▶ [Work order]: In the entries below, find the line containing "middle tip: (611, 340)". Copy it and all lines after it, exactly, through the end.

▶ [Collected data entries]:
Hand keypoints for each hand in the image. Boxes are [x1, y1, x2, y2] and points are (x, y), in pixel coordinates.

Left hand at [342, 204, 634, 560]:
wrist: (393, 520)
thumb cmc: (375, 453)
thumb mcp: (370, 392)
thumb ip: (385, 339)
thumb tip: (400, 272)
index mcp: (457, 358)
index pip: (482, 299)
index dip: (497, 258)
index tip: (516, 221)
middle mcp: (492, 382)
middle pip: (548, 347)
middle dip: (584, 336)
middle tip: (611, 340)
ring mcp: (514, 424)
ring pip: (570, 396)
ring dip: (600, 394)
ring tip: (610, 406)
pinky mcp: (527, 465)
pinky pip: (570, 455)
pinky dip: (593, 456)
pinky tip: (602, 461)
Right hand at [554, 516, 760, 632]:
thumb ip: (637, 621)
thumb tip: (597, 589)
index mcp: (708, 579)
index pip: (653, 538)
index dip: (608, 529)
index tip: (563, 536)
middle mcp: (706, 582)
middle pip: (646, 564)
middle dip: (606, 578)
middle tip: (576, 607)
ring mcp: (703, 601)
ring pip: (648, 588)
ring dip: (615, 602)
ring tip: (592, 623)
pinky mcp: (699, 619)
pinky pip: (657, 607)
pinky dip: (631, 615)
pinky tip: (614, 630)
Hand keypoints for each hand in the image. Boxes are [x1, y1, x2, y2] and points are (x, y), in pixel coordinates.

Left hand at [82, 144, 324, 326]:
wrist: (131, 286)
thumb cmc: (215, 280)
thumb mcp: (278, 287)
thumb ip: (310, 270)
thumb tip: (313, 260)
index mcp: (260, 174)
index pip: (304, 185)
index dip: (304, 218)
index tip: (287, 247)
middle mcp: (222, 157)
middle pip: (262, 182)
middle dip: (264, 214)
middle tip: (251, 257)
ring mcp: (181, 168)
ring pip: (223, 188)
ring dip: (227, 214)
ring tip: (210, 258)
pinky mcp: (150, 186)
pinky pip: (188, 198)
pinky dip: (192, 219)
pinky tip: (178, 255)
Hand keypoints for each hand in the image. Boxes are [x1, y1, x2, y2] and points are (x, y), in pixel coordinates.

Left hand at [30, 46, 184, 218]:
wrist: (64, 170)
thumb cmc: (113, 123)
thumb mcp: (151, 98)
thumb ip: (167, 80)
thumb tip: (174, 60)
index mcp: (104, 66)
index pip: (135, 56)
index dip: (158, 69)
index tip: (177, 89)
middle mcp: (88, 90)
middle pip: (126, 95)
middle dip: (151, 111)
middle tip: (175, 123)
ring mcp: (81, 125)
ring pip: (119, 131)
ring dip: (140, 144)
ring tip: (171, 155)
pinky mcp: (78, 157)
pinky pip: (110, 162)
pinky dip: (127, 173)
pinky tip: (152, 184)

▶ [Answer to this task]:
middle tip: (611, 340)
ring mcp: (514, 424)
ring pip: (570, 396)
ring dip: (600, 394)
ring tip: (610, 406)
pinky mcp: (527, 465)
pinky pip: (570, 455)
pinky dip: (593, 456)
pinky tip: (602, 461)
Right hand at [554, 516, 760, 632]:
thumb ip: (637, 621)
thumb tip: (597, 589)
index mcp: (708, 579)
index pip: (653, 538)
index dip: (608, 529)
index tip: (563, 536)
middle mcp: (706, 582)
middle pip: (646, 564)
middle dip: (606, 578)
middle tip: (576, 607)
ring mcp: (703, 601)
ring pip: (648, 588)
ring dip: (615, 602)
ring tip: (592, 623)
pinky mcp: (699, 619)
pinky pip: (657, 607)
pinky dip: (631, 615)
pinky tip: (614, 630)
Hand keypoints for each hand in the image. Boxes are [x1, y1, x2, y2] and points are (x, y), in pixel coordinates.

Left hand at [82, 144, 324, 326]:
wrist: (131, 286)
thumb cmc: (215, 280)
thumb mcp: (278, 287)
thumb ip: (310, 270)
thumb tip: (313, 260)
index mcp: (260, 174)
index pip: (304, 185)
index dip: (304, 218)
index tip: (287, 247)
middle mcp: (222, 157)
middle pip: (262, 182)
middle dip: (264, 214)
middle tip: (251, 257)
ring mcp: (181, 168)
ring pip: (223, 188)
ring dip: (227, 214)
ring tip: (210, 258)
pinky mcp: (150, 186)
pinky pip: (188, 198)
pinky dip: (192, 219)
pinky tip: (178, 255)
Hand keypoints for each hand in the image. Boxes are [x1, y1, x2, y2] and points are (x, y), in pixel coordinates.

Left hand at [30, 46, 184, 218]:
wrist: (64, 170)
thumb cmc: (113, 123)
thumb mcp: (151, 98)
thumb ip: (167, 80)
thumb tip: (174, 60)
index mcp: (104, 66)
index pip: (135, 56)
index dip: (158, 69)
index tip: (177, 89)
middle mcp: (88, 90)
middle pip: (126, 95)
middle dip: (151, 111)
middle tip: (175, 123)
ring mcp: (81, 125)
ring pip: (119, 131)
ring dip: (140, 144)
ring tip: (171, 155)
pinky mcp: (78, 157)
pinky pip: (110, 162)
pinky dip: (127, 173)
pinky tip: (152, 184)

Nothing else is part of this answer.